Elder Anthony D. Perkins offers students four steps for making decisions


Elder Anthony D. Perkins of the First Quorum of the Seventy offered four essential lessons to students who may be struggling with decision-making during the Feb. 4 Devotional address.

Elder Anthony D. Perkins gives advice for decision making during Feb. 4 devotional. Photo by Elliott Miller
Elder Anthony D. Perkins gives advice for decision-making during Feb. 4 Devotional. (Photo by Elliott Miller)

“Four lessons of inspired decision-making by Nephi in the well-known opening chapter of the Book of Mormon, if applied, can reduce your fears and increase your confidence to go forward,” Elder Perkins said.

The first lesson is to “qualify for the Spirit by obeying commandments.” Elder Perkins counseled that in order to stay close to the Lord, we must follow the commandments. Some examples included reading the scriptures and praying daily, attending Church meetings, following the living prophets’ counsel and serving others.

Elder Perkins explained that Nephi was not perfect and was often very hard on himself, but he understood the power of the Atonement so that he could remain worthy for the company of the Holy Ghost.

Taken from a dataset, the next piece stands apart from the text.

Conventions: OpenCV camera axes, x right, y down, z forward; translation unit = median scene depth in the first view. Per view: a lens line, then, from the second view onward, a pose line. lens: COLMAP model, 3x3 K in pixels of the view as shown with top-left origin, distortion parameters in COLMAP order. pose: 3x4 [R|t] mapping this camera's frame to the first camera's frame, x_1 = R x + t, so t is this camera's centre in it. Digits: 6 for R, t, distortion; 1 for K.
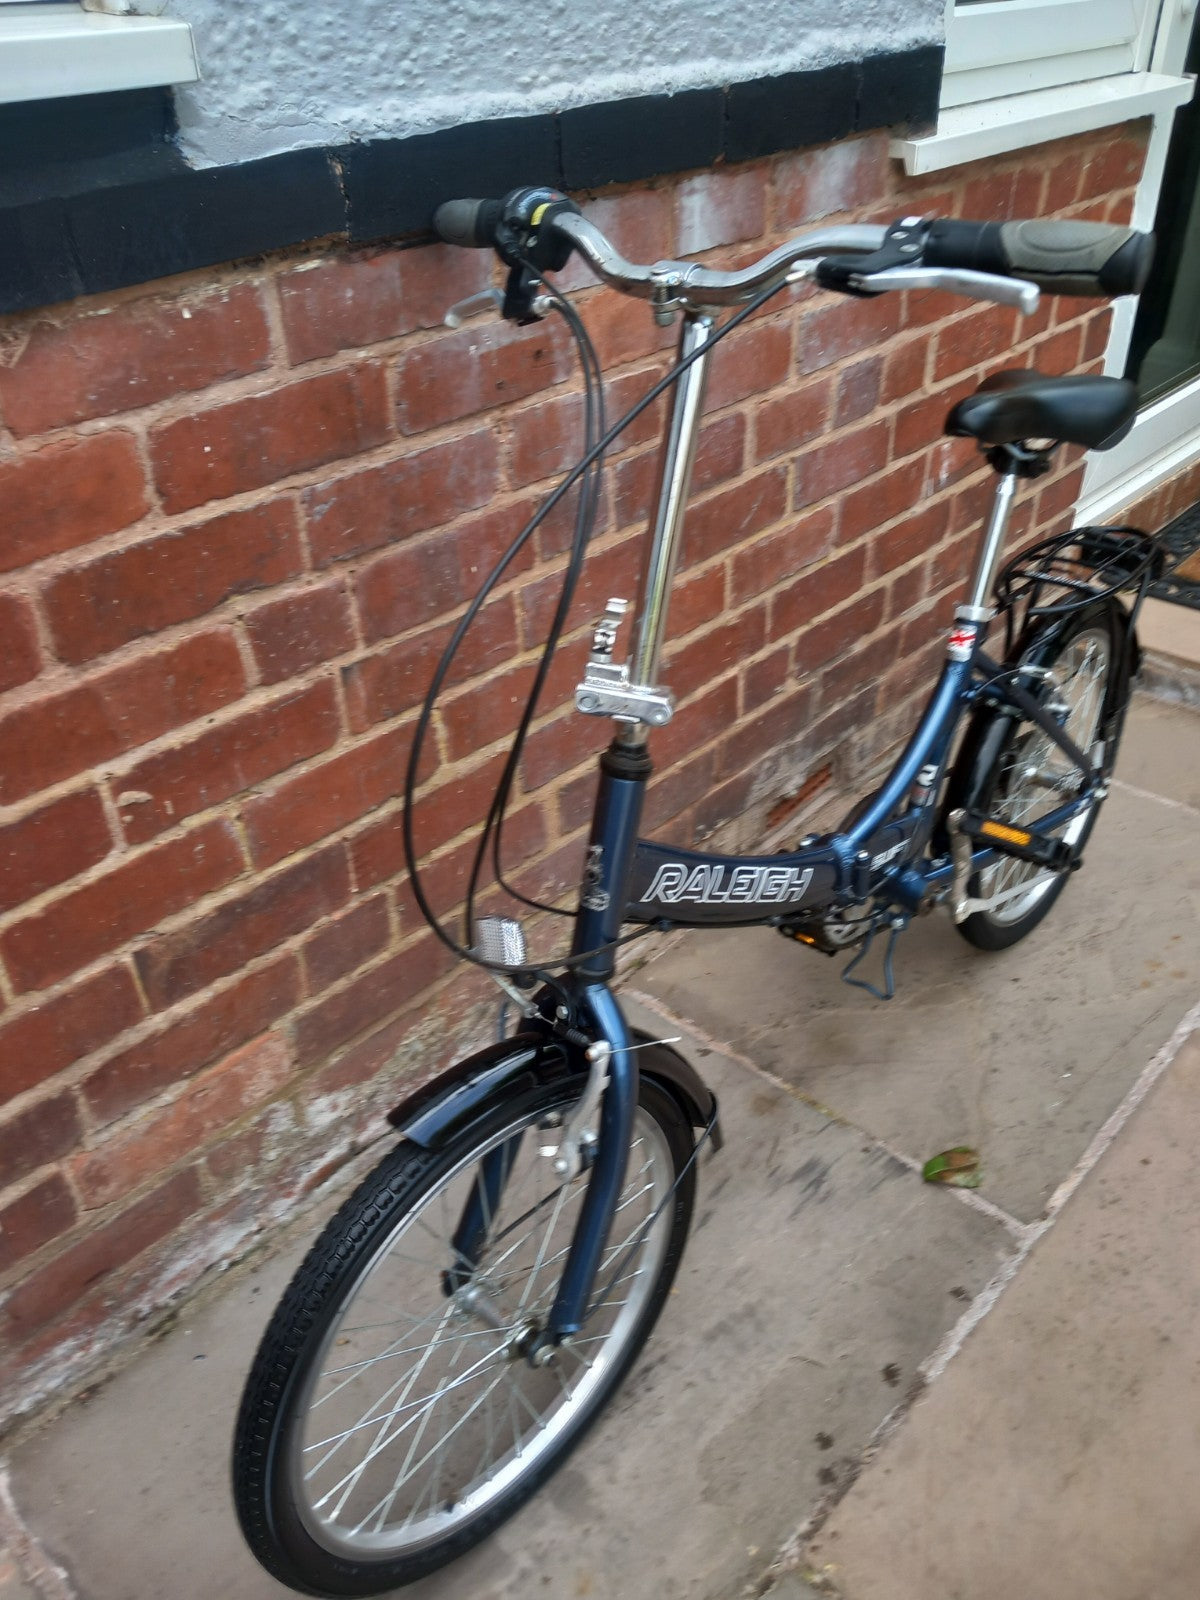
lens RADIAL K [[1254.2, 0, 609.1], [0, 1254.2, 800.0], [0, 0, 1]] dist [0.011867, -0.015946]
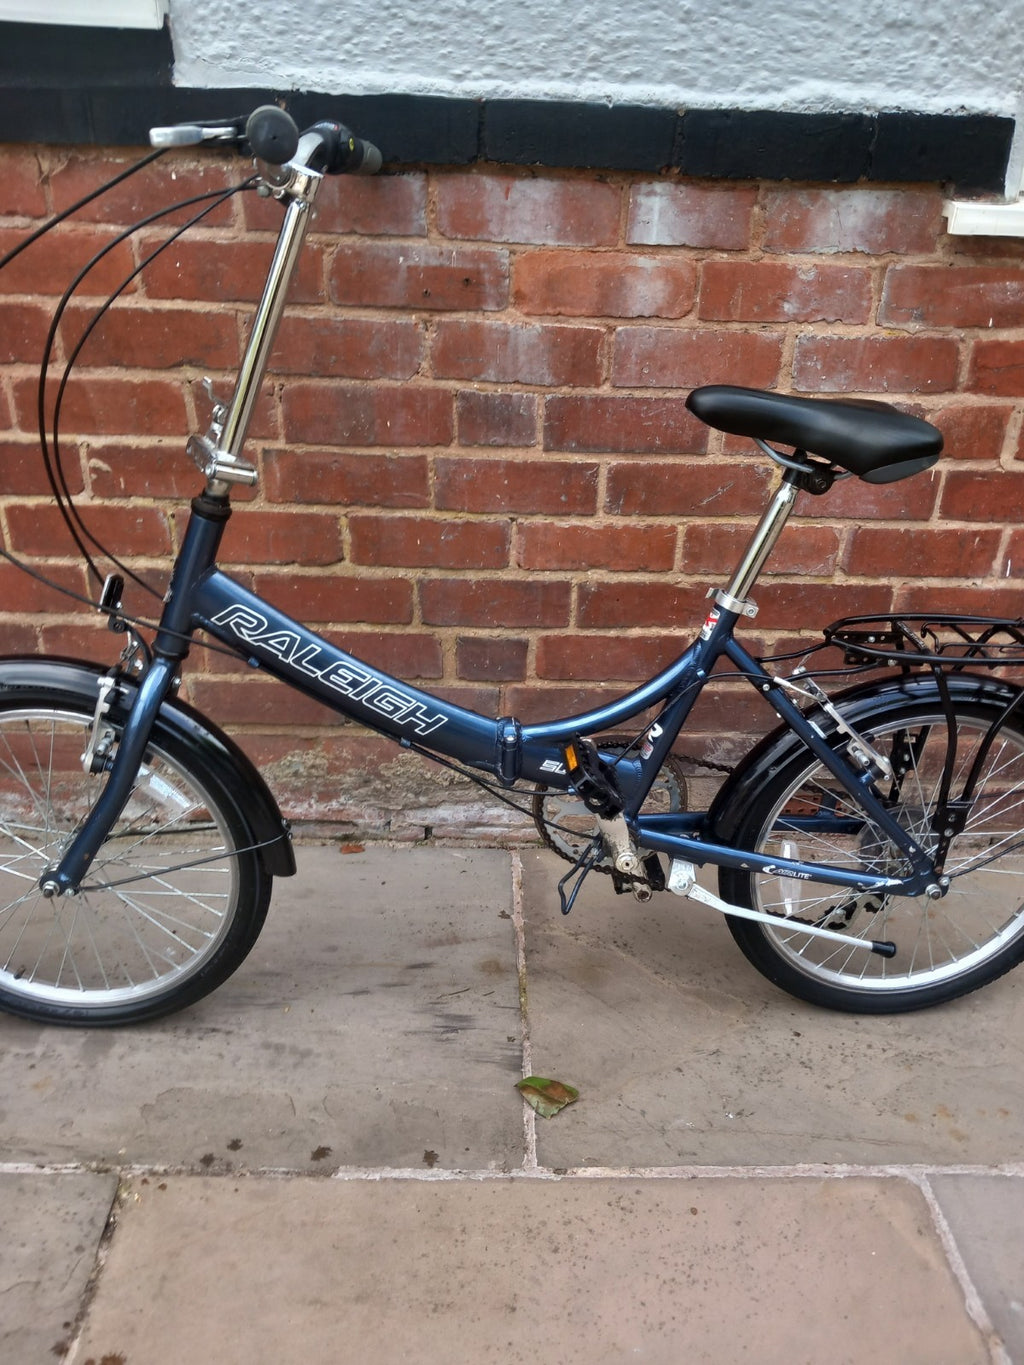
lens RADIAL K [[1070.0, 0, 523.7], [0, 1070.0, 678.2], [0, 0, 1]] dist [0.011867, -0.015946]
pose [[0.699954, 0.378220, -0.605817, 0.828547], [-0.455498, 0.889758, 0.029211, -0.041385], [0.550079, 0.255502, 0.795067, 0.236715]]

“You too are not perfect, yet perfection is not a prerequisite to personal revelation,” Elder Perkins said. “The prerequisite is daily repentance because ‘all have sinned, and come short of the glory of God.’”

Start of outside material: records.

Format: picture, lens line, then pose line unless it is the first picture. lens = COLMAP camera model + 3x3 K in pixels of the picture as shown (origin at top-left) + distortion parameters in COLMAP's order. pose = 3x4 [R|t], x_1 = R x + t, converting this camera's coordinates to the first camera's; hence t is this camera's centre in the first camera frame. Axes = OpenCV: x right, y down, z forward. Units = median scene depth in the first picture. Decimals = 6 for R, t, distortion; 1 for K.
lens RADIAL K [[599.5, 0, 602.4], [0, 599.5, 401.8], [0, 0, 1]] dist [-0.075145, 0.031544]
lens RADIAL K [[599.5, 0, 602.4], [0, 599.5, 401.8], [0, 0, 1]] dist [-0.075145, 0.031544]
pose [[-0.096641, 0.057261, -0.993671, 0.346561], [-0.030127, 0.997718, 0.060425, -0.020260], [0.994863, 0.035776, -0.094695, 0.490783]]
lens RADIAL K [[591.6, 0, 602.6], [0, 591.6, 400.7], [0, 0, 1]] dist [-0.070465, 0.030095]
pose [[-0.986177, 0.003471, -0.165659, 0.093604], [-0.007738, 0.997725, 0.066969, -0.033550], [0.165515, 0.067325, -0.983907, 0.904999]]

The lesson teaches that through the Atonement and obeying commandments, students can have the Spirit to guide them while making these tough decisions.

“I loved the example of Nephi walking by faith, because it’s especially applicable to my life as a student with so many life-altering decisions to make in such a short amount of time,” said Cameron Papenfuss, a junior studying accounting.

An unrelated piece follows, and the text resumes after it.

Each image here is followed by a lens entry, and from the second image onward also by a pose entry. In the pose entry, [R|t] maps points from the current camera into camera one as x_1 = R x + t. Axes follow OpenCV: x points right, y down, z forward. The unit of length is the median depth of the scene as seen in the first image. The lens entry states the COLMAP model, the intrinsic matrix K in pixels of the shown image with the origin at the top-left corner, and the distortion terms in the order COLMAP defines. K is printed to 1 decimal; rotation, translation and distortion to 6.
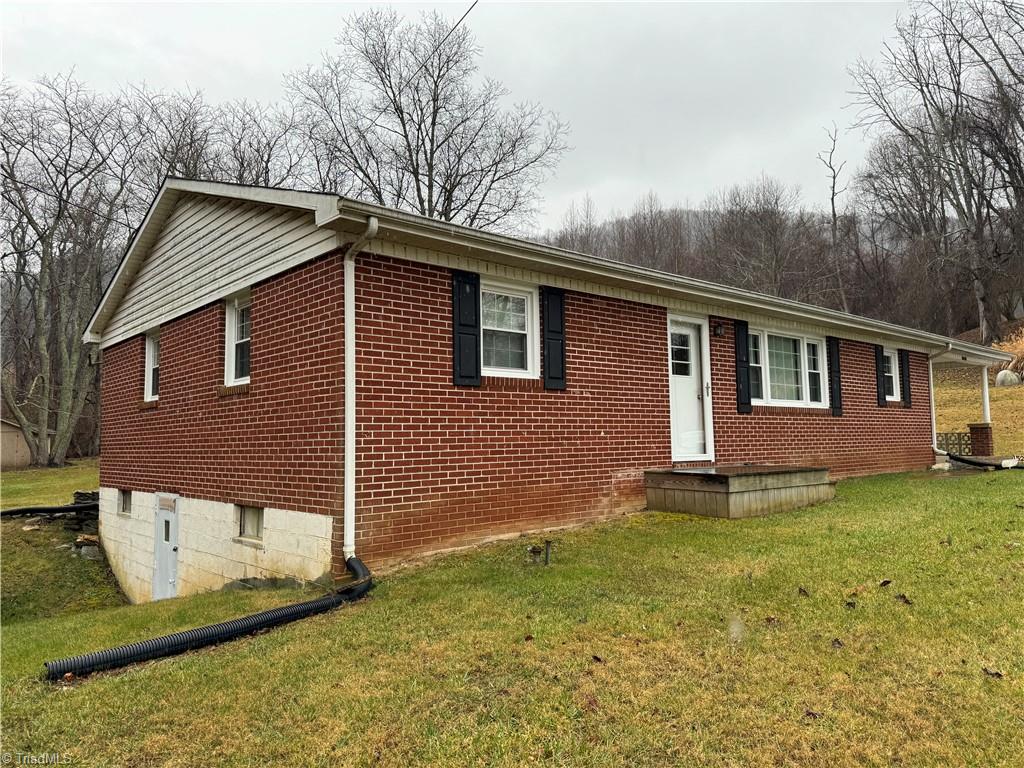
lens RADIAL K [[721.5, 0, 511.5], [0, 721.5, 386.3], [0, 0, 1]] dist [-0.009429, -0.000495]
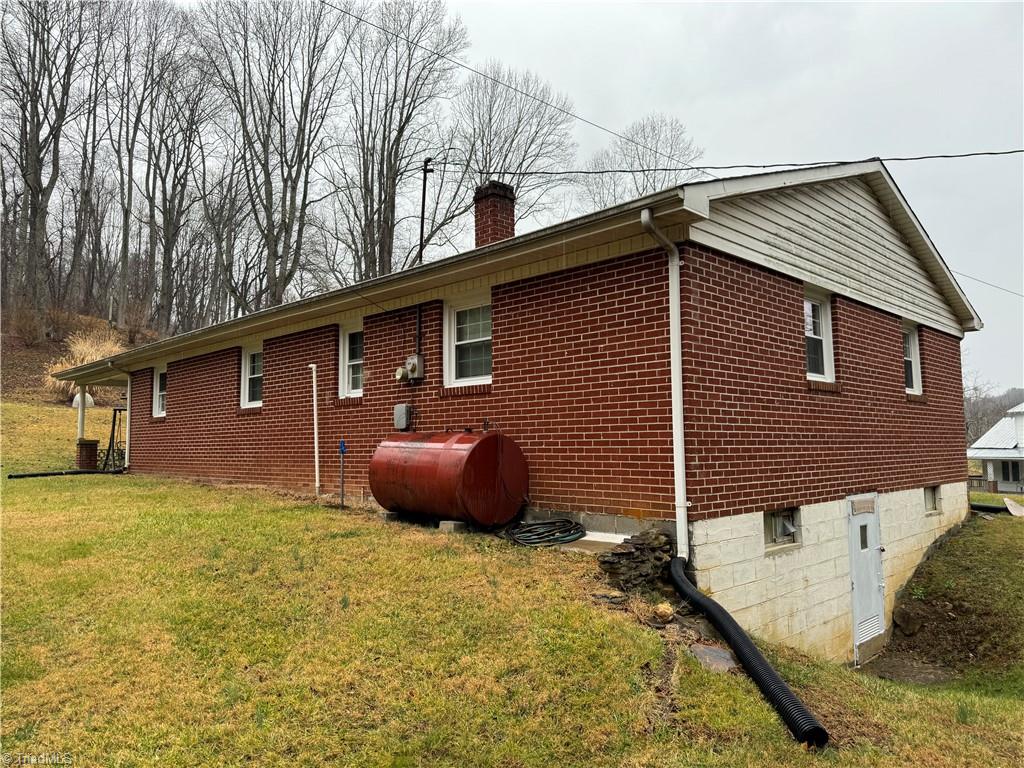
lens RADIAL K [[721.5, 0, 511.6], [0, 721.5, 382.9], [0, 0, 1]] dist [-0.009429, -0.000495]
pose [[-0.048305, 0.106669, 0.993120, -1.366157], [-0.072426, 0.991290, -0.109996, 0.143493], [-0.996203, -0.077241, -0.040159, 1.496128]]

The second lesson Elder Perkins taught was to “move forward in faith, even without perfect knowledge.” He introduced the lesson with a story from Nephi’s life when he was asked to leave Jerusalem and move into the wilderness. During this move, Nephi did not receive revelation from God that showed his whole plan; he received bits and pieces of revelation from time to time.

“Our Heavenly Father wants us to grow in every way while on this earth, and that includes developing our ability to weigh facts, render judgments and make decisions,” Elder Perkins said. “But he also invites us to bring our decisions to him in prayer.”

Elder Perkins discussed three ways that personal revelation can be achieved, quoting Elder Richard G. Scott, who said we can feel peace that our decision is right through confirming assurance, an absence of peace, an unsettled feeling or no revelatory response at all, telling us that there is a divine trust in our decision-making abilities.

“The counsel enhances my perspective because I recognize that my present circumstances are a gift from Heavenly Father,” said Meg Whittaker, a freshman studying public relations. “I know we are put at a specific place and time because there are lessons our Heavenly Father wants us to learn and people he wants us to serve.”

The third lesson presented during the Devotional was to “commit fully to inspired decisions and live in the present.” Elder Perkins compared Laman and Lemuel to some students today. Nephi’s brothers agreed to leave Jerusalem but never brought their hearts with them on the journey.

Elder Perkins said some students let things like schoolwork, a job, moving into a new ward or even marriage be undertaken half-heartedly and therefore suffer, just as Laman and Lemuel half-heartedly leaving Jerusalem.

“You will experience greater progress in life when you wholly commit to your decisions and strive to excel in your current circumstances even while you have an eye open to the future,” Elder Perkins said.

The last lesson provided by Elder Perkins is to “draw on the strength of trusted loved ones to sustain the journey.” These trusted loved ones can help during the difficult process of decision-making and can help you to stay on the right course.

For Elder Perkins, this “trusted anchor” is his wife, who has helped him make many difficult decisions including their move to China, and the option of whether to stay abroad or to move elsewhere. Just as Nephi did, Elder Perkins trusts his wife during the hard process of decision making.

“I invite each of you to become the type of person that your current or future spouse can draw on for wise counsel and strength,” Elder Perkins said.

The next Devotional will be given at the Marriott Center by Suzanne Julian of the Harold B. Lee Library on Feb. 11 at 11:05 a.m.